For most applications, the Pearson correlation coefficient is recommend for graphs being constructed based on all correlations above a defined threshold, however other correlation measures are available. Additionally it’s possible to build graphs of negative correlations or both negative and positive correlations, and otherwise manipulate the data being loaded. These options are available by selecting the Advanced checkbox.
- Polarity: whether to compute anti-correlations.
- Imputation (only displayed when needed): allows the replacement of missing values in the dataset (empty cells) with a constant or interpolated value.
- Scaling: scales the values within the data frame, this is useful if you use logarithmic or exponential data.

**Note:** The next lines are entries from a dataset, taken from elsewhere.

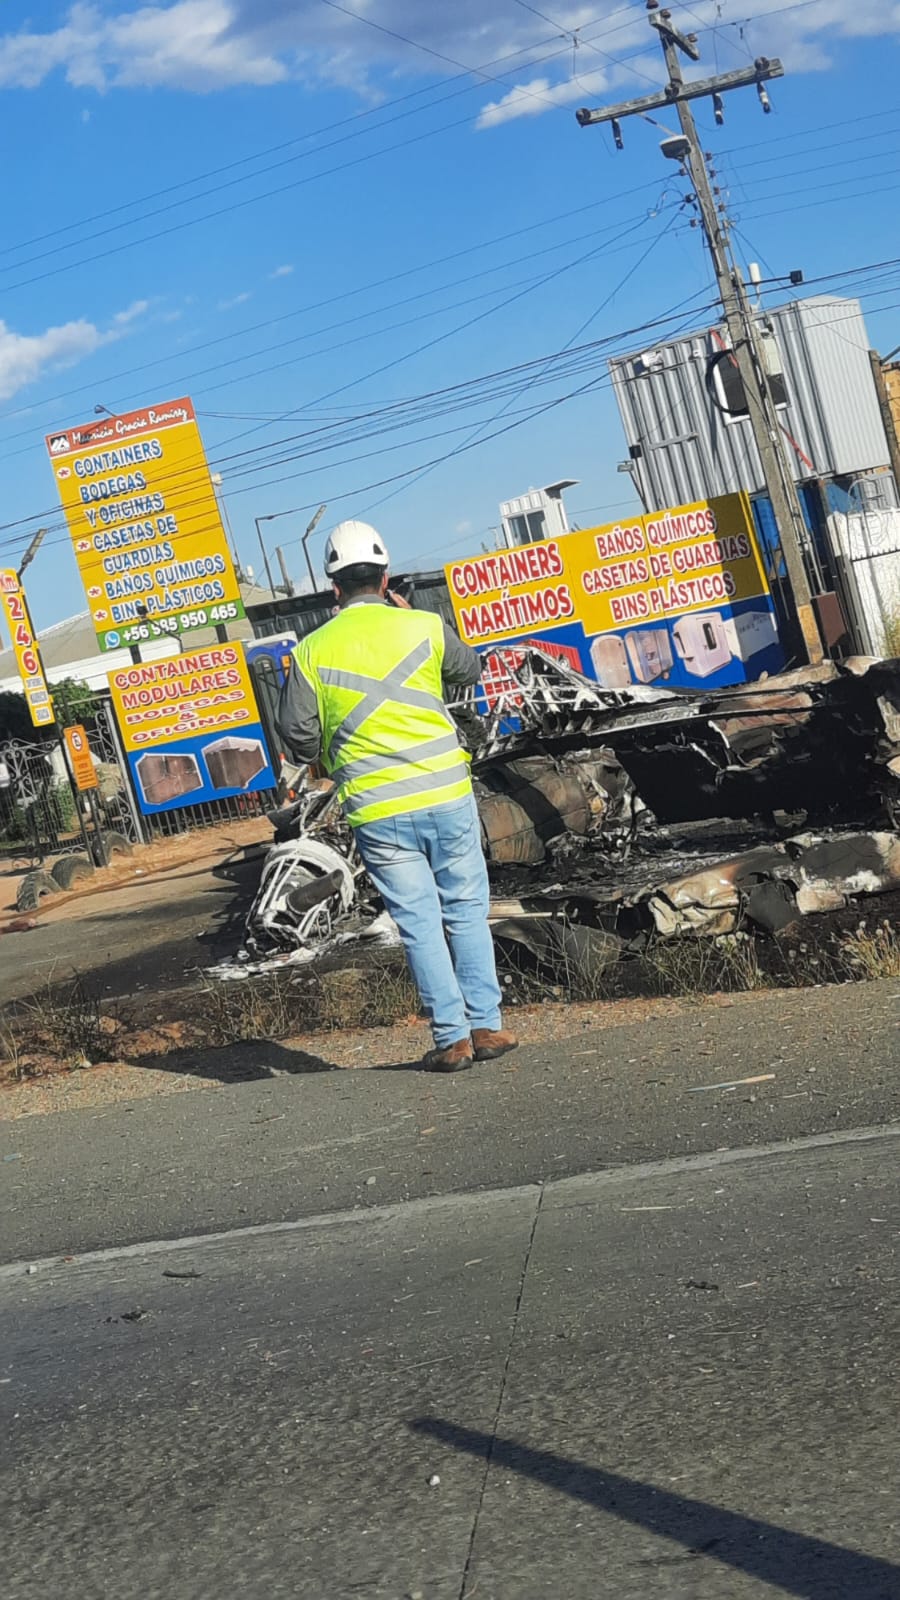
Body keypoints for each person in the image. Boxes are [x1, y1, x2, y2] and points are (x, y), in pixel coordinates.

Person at [276, 519, 517, 1073]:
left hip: (379, 808)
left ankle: (452, 1039)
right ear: (385, 578)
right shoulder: (424, 625)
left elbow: (299, 736)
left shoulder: (312, 652)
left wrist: (333, 750)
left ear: (333, 586)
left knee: (420, 922)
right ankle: (487, 1027)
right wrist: (413, 621)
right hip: (446, 794)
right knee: (465, 911)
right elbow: (468, 669)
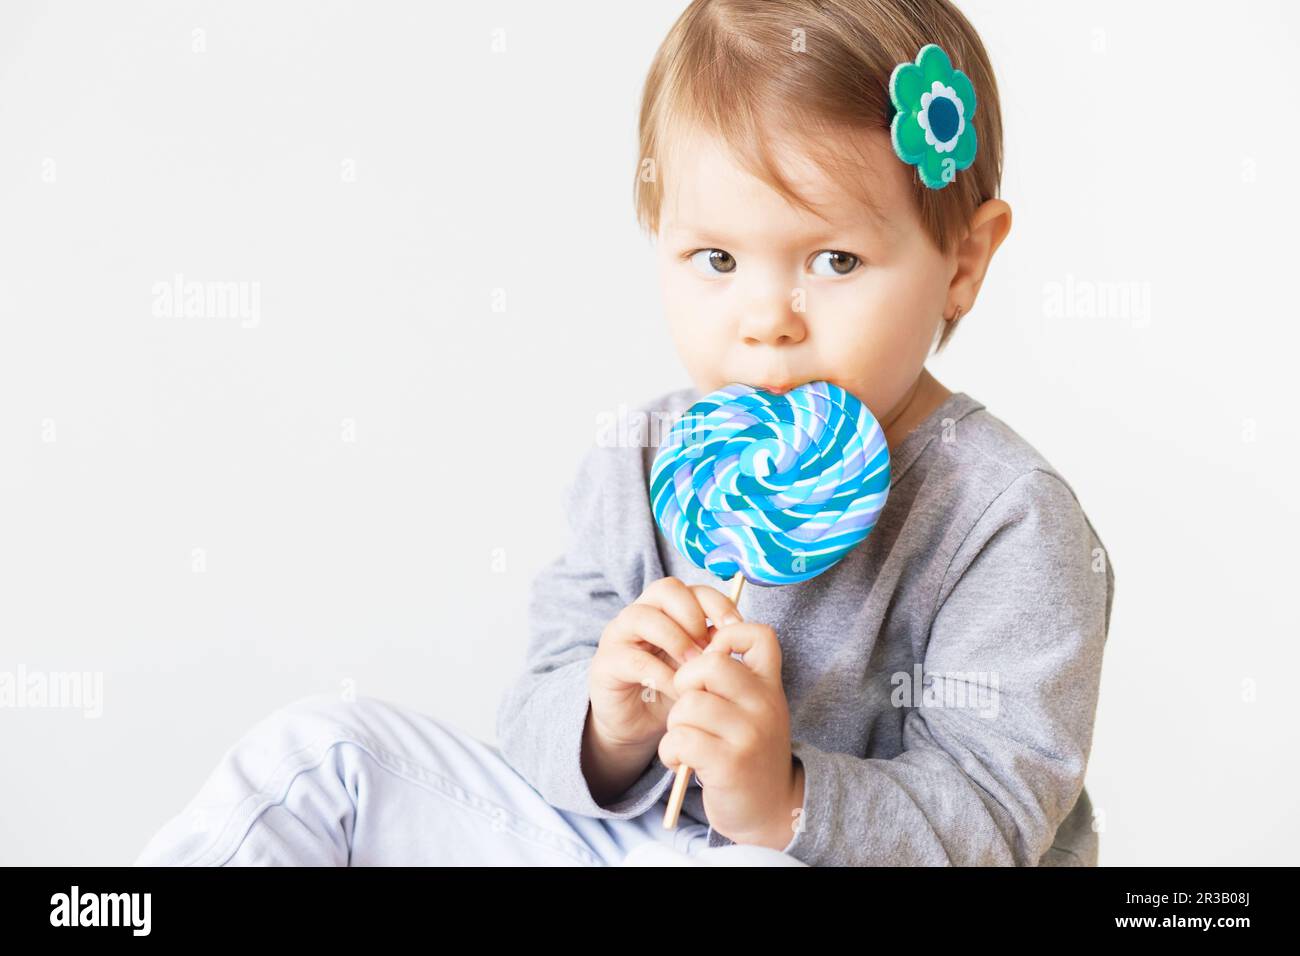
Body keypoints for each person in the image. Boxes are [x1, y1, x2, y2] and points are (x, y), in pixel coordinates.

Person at [135, 0, 1113, 867]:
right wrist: (609, 723)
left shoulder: (1003, 520)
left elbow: (998, 815)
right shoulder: (641, 459)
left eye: (835, 257)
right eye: (716, 256)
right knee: (321, 756)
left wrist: (782, 798)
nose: (766, 315)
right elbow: (529, 711)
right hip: (613, 838)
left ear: (963, 260)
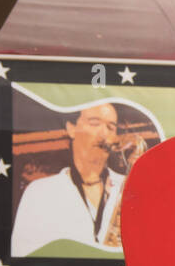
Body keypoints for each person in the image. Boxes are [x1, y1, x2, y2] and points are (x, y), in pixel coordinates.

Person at [11, 102, 126, 255]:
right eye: (94, 123)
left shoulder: (128, 186)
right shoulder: (40, 192)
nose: (104, 134)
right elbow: (22, 252)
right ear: (71, 128)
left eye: (111, 127)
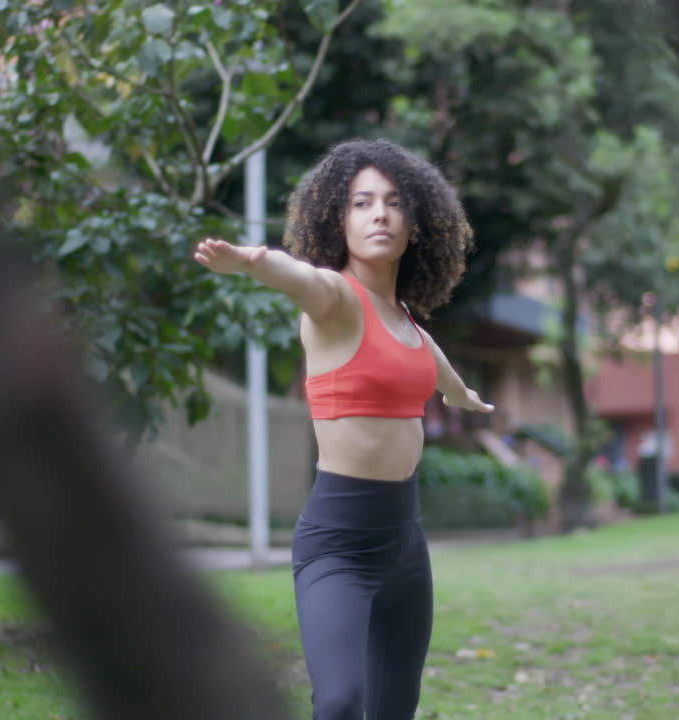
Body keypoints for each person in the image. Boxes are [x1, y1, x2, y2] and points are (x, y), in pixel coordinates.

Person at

- Normalisation: allows the adjustment of distributions of data within the data frame. Min/Max normalisation is particularly useful if the columns of data use different units.
The final pages of the wizard include Initial Transforms, which as its name suggests allows the creation of commonly used transforms in the context of correlation analysis. These transforms can be adjusted later; allowing for creation here is only provided as a convenience. After this page a summary is presented, that documents the parameters that will be used to create the graph. This can be accessed later by going to the Tools menu and choosing Show Provenance Log….
Please note, should your selected settings for graph construction result in a large graph, the following message will be displayed:
‘WARNING: This is a very large graph which has the potential to exhaust system resources and lead to instability or freezes. Increasing the Minimum Correlation Value will usually reduce the graph size.’
Ignore this warning at your peril!
Clicking Finish begins the computation of the graph using the selecting settings. Clicking Confirm at any point when using the wizard will skip to the Summary page using the current settings.